Il convient de relever que:

- Monsieur [F] [S] a fait l'objet d'une obligation de quitter le territoire français sans délai le 6 avril 2023, qui lui a été notifiée le même jour,

- s'il prétend disposer d'une adresse d'hébergement chez sa soeur et produit la copie du verso de la carte d'identité d'une personne disposant d'une adresse à [Localité 6], ce document n'est pas suffisant pour garantir sa représentation,

- il ne présente pas de passeport en cours de validité,

- il s'est soustrait à l'exécution de plusieurs mesures d'éloignement en ce qu'il a été éloigné de manière forcée vers l'Algérie le 14 avril 2019 et il a refusé d'embarquer sur les vols à destination de l'Algérie les 19 septembre et 6 octobre 2022,

- il a été condamné par le tribunal correctionnel d'Aix-en-Provence le 20 mars 2024 et le 19 mars 2025 pour des faits de vol en état de récidive légale,

Il s'ensuit que Monsieur [F] [S] ne présente pas de garantie effective de représentation et que le risque de soustraction à la mesure d'éloignement est particulièrement pregnant et que malgré les diligences accomplies il n'a pas été possible de pouvoir procéder à l'exécution de ladite mesure d'éloignement dans les délais.
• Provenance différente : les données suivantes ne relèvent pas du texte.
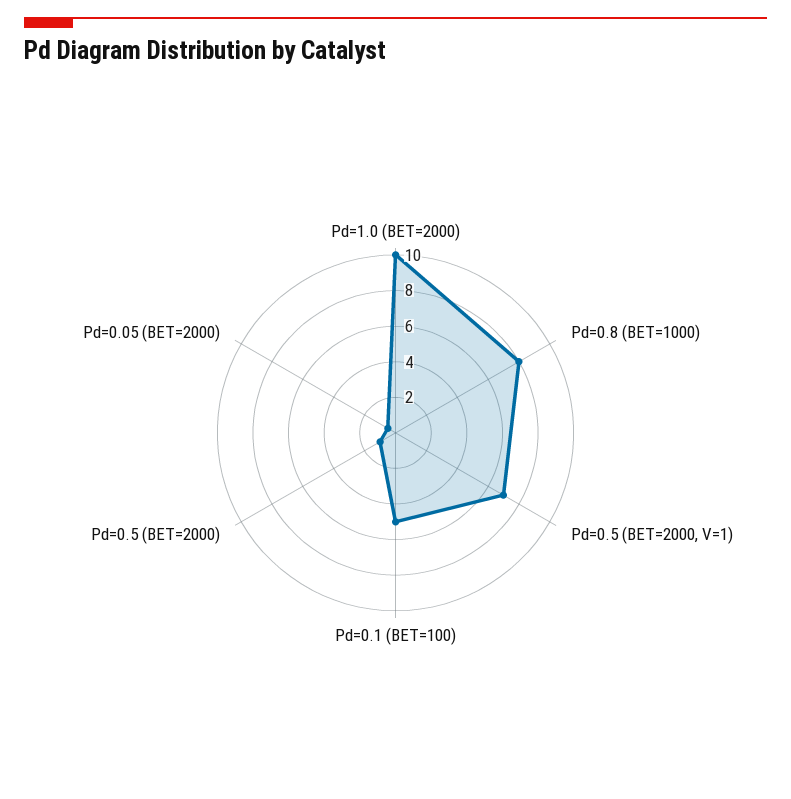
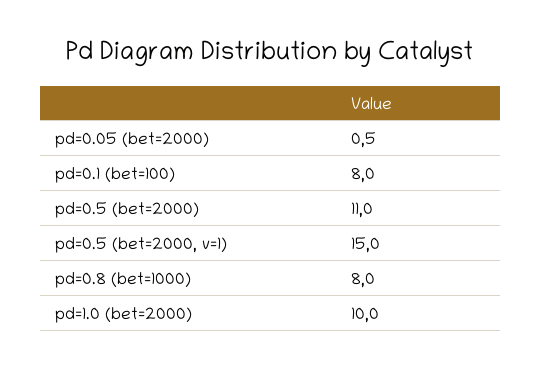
Pd=0.5 (BET=2000, V=1): 7 -> 15
Pd=0.1 (BET=100): 5 -> 8
Pd=0.5 (BET=2000): 1 -> 11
Dès lors, les moyens de l'appelant sont rejetés.

Sur l'assignation à résidence

Monsieur [F] [S] sollicite à titre subsidiaire la mise en place d'une assignation à résidence.

Selon l'article L743-13 du CESEDA le magistrat du siège du tribunal judiciaire ne peut ordonner l'assignation à résidence de l'étranger que lorsque celui-ci dispose de garanties de représentation effectives et qu'après remise à un service de police ou à une unité de gendarmerie de l'original du passeport et de tout document justificatif de son identité, en échange d'un récépissé valant justification de l'identité et sur lequel est portée la mention de la décision d'éloignement en instance d'exécution.
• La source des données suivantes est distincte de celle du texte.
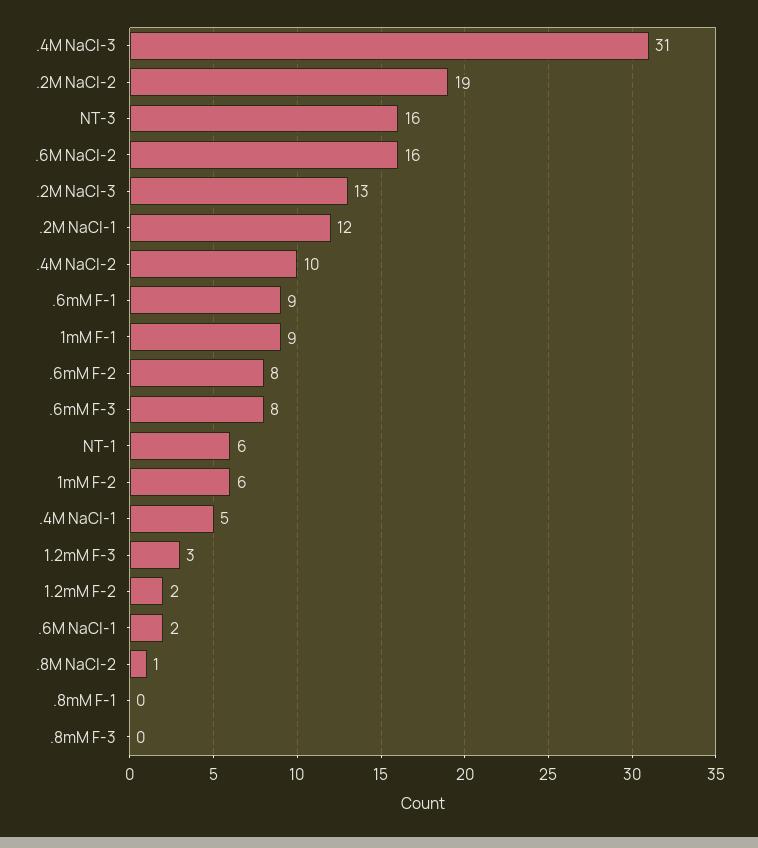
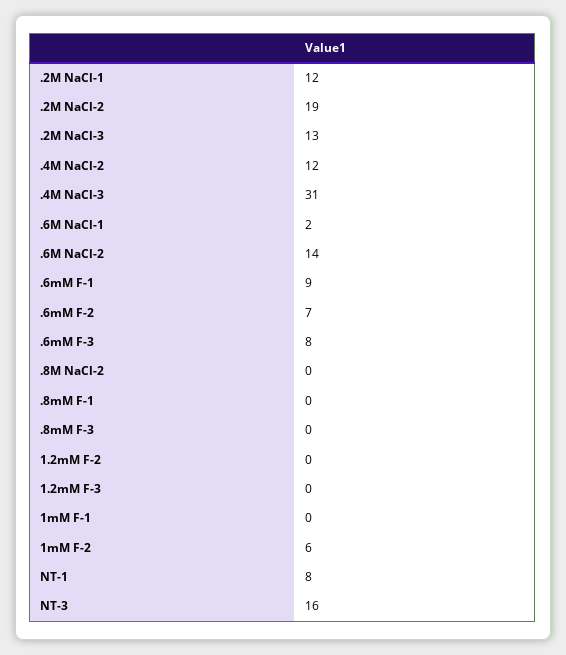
.6M NaCl-2: 16 -> 14
.4M NaCl-2: 10 -> 12
1mM F-1: 9 -> 0
.6mM F-2: 8 -> 7
NT-1: 6 -> 8
.4M NaCl-1: 5 -> none
1.2mM F-3: 3 -> 0
1.2mM F-2: 2 -> 0
.8M NaCl-2: 1 -> 0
Lorsque l'étranger s'est préalablement soustrait à l'exécution d'une décision mentionnée à l'article L. 700-1, à l'exception de son 4°, l'assignation à résidence fait l'objet d'une motivation spéciale.

En l'espèce, Monsieur [F] [S], sans domicile fixe, ne justifie d'aucune garantie de représentation en ce qu'il ne possède pas de passeport en cours de validité ni de lieu de résidence, de telle sorte qu'il ne remplit pas les conditions de l'assignation à résidence.

Par conséquent, il y a lieu de confirmer l'ordonnance du 2 août 2025.

PAR CES MOTIFS

Statuant publiquement par décision réputée contradictoire en dernier ressort, après débats en audience publique,

Confirmons l'ordonnance du magistrat désigné pour le contrôle des mesures d'éloignement et de rétention en date du 02 Août 2025.

Les parties sont avisées qu'elles peuvent se pourvoir en cassation contre cette ordonnance dans un délai de 2 mois à compter de cette notification, le pourvoi devant être formé par déclaration au greffe de la Cour de cassation, signé par un avocat au conseil d'Etat ou de la Cour de cassation.

Le greffier Le président

Reçu et pris connaissance le :

Monsieur [F] [S]

Assisté d'un interprète

COUR D'APPEL D'AIX-EN-PROVENCE

Chambre 1-11, Rétentions Administratives

[Adresse 7]

Téléphone : [XXXXXXXX02] - [XXXXXXXX03] - [XXXXXXXX01]

Courriel : [Courriel 5]

Aix-en-Provence, le 04 Août 2025

À

- LE PREFET DES BOUCHES DU RHONE

- Monsieur le directeur du centre de rétention administrative de [Localité 6]

- Monsieur le procureur général

- Monsieur le greffier du Juge des libertés et de la détention de MARSEILLE

- Maître Emilie DAUTZENBERG

NOTIFICATION D'UNE ORDONNANCE

J'ai l'honneur de vous notifier l'ordonnance ci-jointe rendue le 04 Août 2025, suite à l'appel interjeté par :

Monsieur [F] [S]

né le 16 Octobre 1984 à [Localité 4]

de nationalité Algérienne

Je vous remercie de m'accuser réception du présent envoi.

Le greffier,

VOIE DE RECOURS

Nous prions Monsieur le directeur du centre de rétention administrative de bien vouloir indiquer au retenu qu'il peut se pourvoir en cassation contre cette ordonnance dans un délai de 2 mois à compter de cette notification, le pourvoi devant être formé par déclaration au greffe de la Cour de cassation.